A brillare nel rettangolo di gara è stata la splendida intesa tra Federica Sileoni e il suo fedele compagno di gara Leonardo, protagonisti di una prova individuale di grande spessore tecnico ed eleganza.
Nella prima prova individuale, il binomio ha ottenuto 70.103%, sfiorando il personal best di 70.108%. Una prestazione che ha confermato il valore tecnico della coppia e lasciato intravedere ulteriori margini di crescita.
«Essere qui ai Mondiali di Aachen e scendere in campo con Leonardo è un’emozione indescrivibile», ha commentato Federica Sileoni. «Abbiamo dato il massimo per rappresentare l’Italia al meglio in un contesto di altissimo livello competitivo. Ringrazio tutto lo staff, la federazione e chi sostiene ogni giorno il nostro percorso: questo risultato è uno step fondamentale verso i prossimi obiettivi.»
Nell’ultima prova, un piccolo errore ha purtroppo condizionato la prestazione di Federica e Leonardo, facendo sfumare la possibilità di chiudere in Top Ten individuale. Un epilogo che non ci voleva, soprattutto dopo quanto dimostrato nel corso della competizione. Resta però una partecipazione di grande valore, che testimonia il livello raggiunto dal binomio azzurro in una competizione di altissimo profilo.

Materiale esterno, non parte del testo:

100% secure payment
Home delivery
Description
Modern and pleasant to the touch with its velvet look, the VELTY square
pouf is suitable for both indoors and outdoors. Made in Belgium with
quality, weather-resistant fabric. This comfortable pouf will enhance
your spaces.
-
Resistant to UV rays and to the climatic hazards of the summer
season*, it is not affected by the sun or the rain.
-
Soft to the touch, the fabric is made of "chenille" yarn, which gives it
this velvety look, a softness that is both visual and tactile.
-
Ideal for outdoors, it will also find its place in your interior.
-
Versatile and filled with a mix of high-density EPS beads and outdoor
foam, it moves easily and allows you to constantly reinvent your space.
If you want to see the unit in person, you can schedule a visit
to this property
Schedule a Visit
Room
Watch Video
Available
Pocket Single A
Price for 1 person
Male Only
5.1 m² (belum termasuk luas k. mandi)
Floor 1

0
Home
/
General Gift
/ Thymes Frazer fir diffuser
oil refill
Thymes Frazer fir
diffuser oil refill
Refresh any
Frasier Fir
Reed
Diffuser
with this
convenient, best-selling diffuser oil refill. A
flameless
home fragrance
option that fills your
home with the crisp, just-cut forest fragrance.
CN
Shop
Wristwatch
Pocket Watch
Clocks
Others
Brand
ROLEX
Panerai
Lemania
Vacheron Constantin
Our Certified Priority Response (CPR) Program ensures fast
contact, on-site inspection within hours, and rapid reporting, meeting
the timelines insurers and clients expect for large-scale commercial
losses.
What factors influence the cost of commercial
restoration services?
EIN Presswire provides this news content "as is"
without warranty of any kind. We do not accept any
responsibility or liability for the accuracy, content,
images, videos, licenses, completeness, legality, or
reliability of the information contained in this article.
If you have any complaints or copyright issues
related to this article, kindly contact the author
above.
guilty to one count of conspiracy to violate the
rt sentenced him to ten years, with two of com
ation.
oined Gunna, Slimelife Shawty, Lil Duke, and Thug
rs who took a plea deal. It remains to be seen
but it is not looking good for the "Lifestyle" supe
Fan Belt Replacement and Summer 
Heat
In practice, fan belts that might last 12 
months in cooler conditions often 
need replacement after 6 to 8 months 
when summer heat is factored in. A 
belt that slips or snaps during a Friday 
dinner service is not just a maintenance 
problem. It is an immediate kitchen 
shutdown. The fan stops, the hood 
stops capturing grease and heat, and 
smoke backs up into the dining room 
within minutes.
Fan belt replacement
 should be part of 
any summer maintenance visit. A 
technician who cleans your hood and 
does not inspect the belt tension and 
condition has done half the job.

A fare da cornice alla prova di Sileoni, le conferme arrivate dal resto della squadra: ottime le prestazioni di Sara Morganti e Francesca Salvadè, che con rigore tecnico ed esperienza hanno portato punti fondamentali per i colori azzurri, posizionando l’Italia tra le nazioni protagoniste della competizione mondiale.
I Mondiali di Aachen 2026 si confermano così un banco di prova cruciale per la crescita del movimento e per il consolidamento del gruppo azzurro ai vertici della disciplina. Il pass per Los Angeles 2028 è conquistato e la strada verso il prossimo appuntamento paralimpico è ufficialmente aperta.